J’aime travailler

Un film de Francesca Comencini

Italie - 2004 - 89 min - Couleur - 35mm

Sortie : 9 mars 2005

Scénario : Francesca Comencini, Assunta Cestaro et Daniele Ranieri
Image : Luca Bigazzi
Son : Marzia Cordu
Montage : Massimo Fiocchi
Musique : Gianni Coscia et Gianluigi Trovesi

Avec :
Anna Nicoletta Braschi, Morgana Camille Dugay Comencini, Rose Matteucci

Anna (Nicoletta Braschi) vit seule avec sa fille, Morgana (Camille Dugay Comencini) et travaille au service comptabilité d'une grande société. Aimant son travail, appréciée de ses collègues et des fournisseurs, tout bascule le jour où son entreprise est rachetée par une multinationale. En l'honneur de la fusion, une fête est organisée ; Anna est la seule employée à ne pas être saluée par le nouveau chef du personnel. Un incident banal, ou peut-être seulement un oubli ?A partir de ce petit événement, lentement mais inexorablement, le "groupe" se déchaîne contre elle. Les vexations commencent, petites, imperceptibles, mais réitérées quotidiennement. Ses collègues se détournent d'elle, Anna est laissée seule à table à la cantine de l'entreprise, personne ne l'invite plus à prendre le café le matin, elle n'est plus conviée aux réunions... Quand ses directeurs la changent de poste et l'obligent à recommencer en bas de l'échelle, Anna tente de prendre cette modification de façon positive mais le comportement malveillant des salariés la déstabilise complètement. Malade, incapable désormais d'affronter son quotidien, elle ne trouve même plus le courage de s'occuper de Morgana, qui néanmoins est la seule à soutenir et entourer sa mère. Il faudra alors qu'Anna rassemble son courage pour parler à quelqu'un de ce qu'elle traverse?
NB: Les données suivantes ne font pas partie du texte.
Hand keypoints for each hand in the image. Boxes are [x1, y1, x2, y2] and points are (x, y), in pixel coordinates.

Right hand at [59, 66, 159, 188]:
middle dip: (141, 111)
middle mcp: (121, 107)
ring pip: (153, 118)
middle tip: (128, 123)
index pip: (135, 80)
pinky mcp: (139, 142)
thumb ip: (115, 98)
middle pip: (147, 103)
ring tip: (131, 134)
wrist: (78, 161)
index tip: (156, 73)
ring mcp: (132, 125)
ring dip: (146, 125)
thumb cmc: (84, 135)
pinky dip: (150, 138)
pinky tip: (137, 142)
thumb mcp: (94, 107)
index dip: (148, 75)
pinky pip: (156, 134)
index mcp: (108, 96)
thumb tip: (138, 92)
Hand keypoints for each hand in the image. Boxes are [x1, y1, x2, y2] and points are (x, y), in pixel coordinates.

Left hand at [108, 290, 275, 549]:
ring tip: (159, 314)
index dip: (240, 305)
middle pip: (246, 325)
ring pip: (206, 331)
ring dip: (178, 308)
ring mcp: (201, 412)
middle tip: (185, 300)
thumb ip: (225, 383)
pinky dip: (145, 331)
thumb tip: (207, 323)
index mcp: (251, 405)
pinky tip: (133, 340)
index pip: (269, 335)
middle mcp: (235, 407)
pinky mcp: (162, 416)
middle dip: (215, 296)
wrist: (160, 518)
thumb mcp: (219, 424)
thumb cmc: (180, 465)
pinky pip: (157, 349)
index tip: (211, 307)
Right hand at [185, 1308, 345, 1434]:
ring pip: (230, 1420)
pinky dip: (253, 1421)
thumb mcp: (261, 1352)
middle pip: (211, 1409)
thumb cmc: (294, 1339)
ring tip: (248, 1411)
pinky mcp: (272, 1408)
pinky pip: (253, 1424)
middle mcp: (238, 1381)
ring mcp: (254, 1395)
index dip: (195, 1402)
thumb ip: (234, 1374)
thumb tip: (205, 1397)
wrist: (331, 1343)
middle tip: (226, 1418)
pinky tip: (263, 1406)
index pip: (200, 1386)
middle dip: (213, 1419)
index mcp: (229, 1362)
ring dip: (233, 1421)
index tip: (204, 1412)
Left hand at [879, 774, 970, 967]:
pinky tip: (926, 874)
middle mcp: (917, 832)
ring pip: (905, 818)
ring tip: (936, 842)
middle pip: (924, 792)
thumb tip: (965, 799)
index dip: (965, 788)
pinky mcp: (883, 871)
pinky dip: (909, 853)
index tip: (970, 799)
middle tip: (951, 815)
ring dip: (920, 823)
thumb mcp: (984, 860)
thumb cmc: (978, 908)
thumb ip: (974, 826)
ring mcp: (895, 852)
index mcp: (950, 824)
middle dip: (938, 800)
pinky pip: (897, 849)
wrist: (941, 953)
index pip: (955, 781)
Il me semble que l’on aurait tort de considérer le film de Francesca Comencini comme un film social réaliste sur le monde de l’entreprise, un film de plus sur l’aliénation des travailleurs exploités par un patronat injuste. Oui, on aurait tort, car sous un drapé réaliste, J’aime travailler est une belle fable sur la condition humaine. Ainsi, durant la vision du film, j’ai souvent pensé à Kafka. Les mouvements de la fiction, le déclenchement de l’action sont proches pour moi de ceux qui débutent Le procès. J’ai vu dans le visage de Nicoletta Braschi, cette beauté des accusés dont parlait Kafka. Car J’aime travailler est d’abord pour moi le récit d’un procès, un procès sans tribunal et sans juge, un procès abstrait, donc terrifiant. Parce qu’il n’y a pas de raisons précises dans la mise à l’écart d’Anna. Elle est déclarée coupable un beau matin, elle ne sait pas de quoi, personne ne le sait, mais tous les autres employés la traitent en tant que telle. Elle est condamnée (comme on condamne une porte) à ne plus servir à rien. Elle est punie, non seulement innocente, mais ignorante de sa faute, adoptant pourtant des postures de coupable et c’est de cela justement que le film tire sa puissance : il n’y a pas de faute, pas d’explication. Anna est coupable d’être Anna, tout simplement. Elle n’est pas licenciée, juste rétrogradée progressivement, et plus elle descend dans l’échelle du travail, plus les regards se détournent puisqu’elle a fini par devenir transparente. Il faut voir alors Nicoletta Braschi, embellie par son châtiment, passer directement de l’espace de l’entreprise à celui de son appartement comme si le monde extérieur n’existait plus. L’air libre ne compte plus pour l’accusée et seule sa fille, figure de l’innocence a le droit au vagabondage entre l’école et le foyer. Voilà pourquoi J’aime travailler est pour moi réussi, parce qu’il a su dépasser le film contestataire et indigné pour fouiller des mystères plus éternels.